I know these things are wrong. I’m not justifying them at all through drinking. The thing I am finding the hardest right now is how I could do something like that, especially with all the work I have put in recently. I meditate, I pray, I’m not one to be violent. Yet this is what I have done. I now know that drinking is something I can NEVER go back to. I’m going to work the steps again and do what I can to make sure I stay away from alcohol. It has really made me question the type of person I am and it has got me so down 🙁
I guess this post is just me looking for support to make me realise that I’m not a bad person. Just tough you know…July 7, 2021 at 11:03 am #382559anitaParticipant
Imagine a future- you posting in 4 years from now something like this (similar in parts to what you shared in your thread): I’m currently devastated, I am in jail for killing a man. Four years ago, I was arrested for assaulting two people while being blackout drunk, and I promised myself to NEVER go back to alcohol. I worked the AA steps again, I meditated, I prayed, I did all that I could to stay away from alcohol, I got a girlfriend, I was doing well at work.. then, one evening, I thought that surely after 4 years of personal success, I could handle one beer in the middle of the afternoon. I was wrong…

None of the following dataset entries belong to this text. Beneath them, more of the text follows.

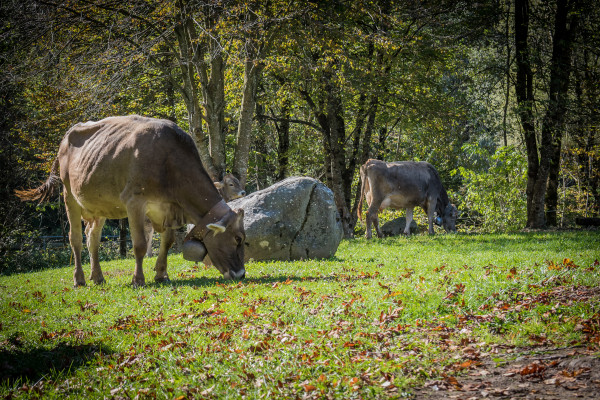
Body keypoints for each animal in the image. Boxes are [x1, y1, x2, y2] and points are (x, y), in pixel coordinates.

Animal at [16, 115, 246, 288]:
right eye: (238, 239)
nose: (241, 274)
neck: (169, 161)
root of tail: (69, 132)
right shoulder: (135, 201)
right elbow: (140, 244)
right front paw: (138, 279)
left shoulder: (168, 208)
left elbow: (168, 241)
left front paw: (161, 274)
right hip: (69, 195)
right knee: (76, 239)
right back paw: (79, 279)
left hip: (99, 205)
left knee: (93, 238)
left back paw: (97, 277)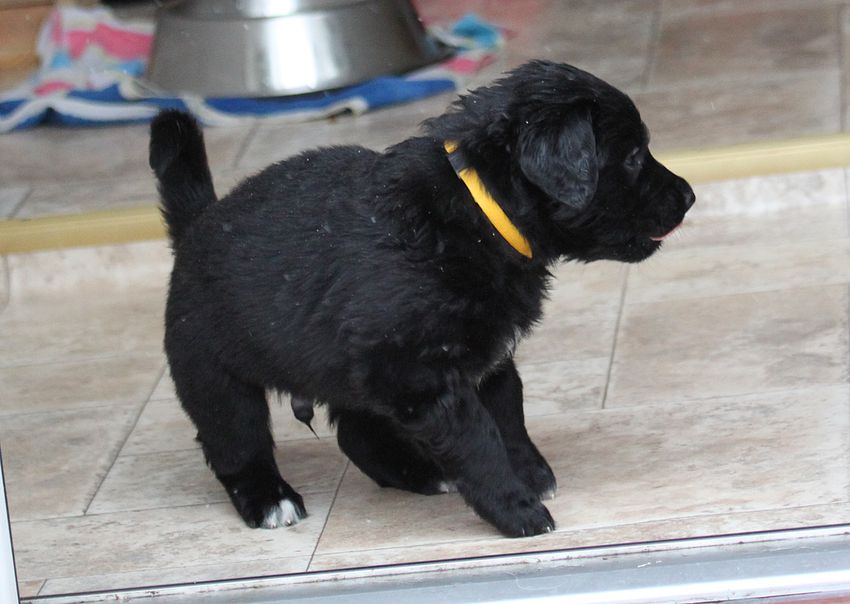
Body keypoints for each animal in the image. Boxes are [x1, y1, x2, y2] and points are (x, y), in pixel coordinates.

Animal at [149, 60, 694, 538]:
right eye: (632, 156)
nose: (689, 196)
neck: (479, 211)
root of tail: (196, 222)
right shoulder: (419, 375)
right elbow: (479, 441)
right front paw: (515, 508)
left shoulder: (485, 358)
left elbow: (509, 415)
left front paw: (531, 474)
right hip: (214, 372)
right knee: (236, 443)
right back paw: (270, 500)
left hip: (347, 371)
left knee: (355, 434)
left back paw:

Now, go back four years to Now: what a relief, isn’t it? You did not kill anyone, you are not in jail for years to come.. (sigh of relief).

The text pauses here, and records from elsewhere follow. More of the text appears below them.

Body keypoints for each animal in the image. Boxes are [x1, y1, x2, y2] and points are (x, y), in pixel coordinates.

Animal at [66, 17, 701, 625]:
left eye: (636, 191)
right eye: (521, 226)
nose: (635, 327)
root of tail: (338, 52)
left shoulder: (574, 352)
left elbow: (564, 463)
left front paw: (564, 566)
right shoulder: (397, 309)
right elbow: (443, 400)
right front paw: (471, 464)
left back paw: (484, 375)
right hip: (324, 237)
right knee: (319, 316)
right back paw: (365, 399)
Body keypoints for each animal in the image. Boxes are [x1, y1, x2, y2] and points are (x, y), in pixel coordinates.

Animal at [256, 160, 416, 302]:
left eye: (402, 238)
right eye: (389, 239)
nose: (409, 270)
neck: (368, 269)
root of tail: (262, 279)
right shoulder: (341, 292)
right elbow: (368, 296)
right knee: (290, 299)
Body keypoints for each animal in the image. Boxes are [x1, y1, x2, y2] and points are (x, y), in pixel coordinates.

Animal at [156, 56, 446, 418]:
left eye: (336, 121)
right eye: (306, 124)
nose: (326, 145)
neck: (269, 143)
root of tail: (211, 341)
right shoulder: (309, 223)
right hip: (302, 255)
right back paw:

Make sure that the above imaginary story (or any like it) is forever fictional. Make your life a good, inspiring true story!
anitaJuly 8, 2021 at 6:05 am #382643ReynanParticipant
That is really helpful and has opened my eyes to what could be if I was to continue.
I really appreciate your input.July 8, 2021 at 7:09 am #382645anitaParticipant
You are welcome, Reynan. Post again anytime you want to post, and I will be glad to reply to you again.
anitaJuly 19, 2021 at 11:37 am #383068RobParticipant
I am so happy you shared. I am currently going through the same thing. However, I seem to make this repeated mistake. I know alcohol is no good for me!!! I quit drinking, start taking care of myself, pick up healthy habits… then one day I think having one drink will be ok – and it is. So, a few weeks later – I do it again. Maybe this time, two drinks. I slowly start increasing the amount I drink over a course of weeks/months, until boom! I do something completely stupid, humiliating, and embarrassing. Things get so out of control. I drink to the point of blacking out and I don’t remember anything. It’s hard to have to be responsible and accountable for something you have done but have no account of. Everyone knows that’s not who you are but whatever they tell you, you have done; you did. ugh.
I really hope you’re doing better and I am glad nothing worse came of your night of drinking. I hope your friend has forgive you and you have forgiven yourself. Things will get better. Take it one minute at a time. Good luck!!!
Anita, I have read a few of your replies to people. I want to say thank you for showing so much compassion to others. I know for me it’s been helpful.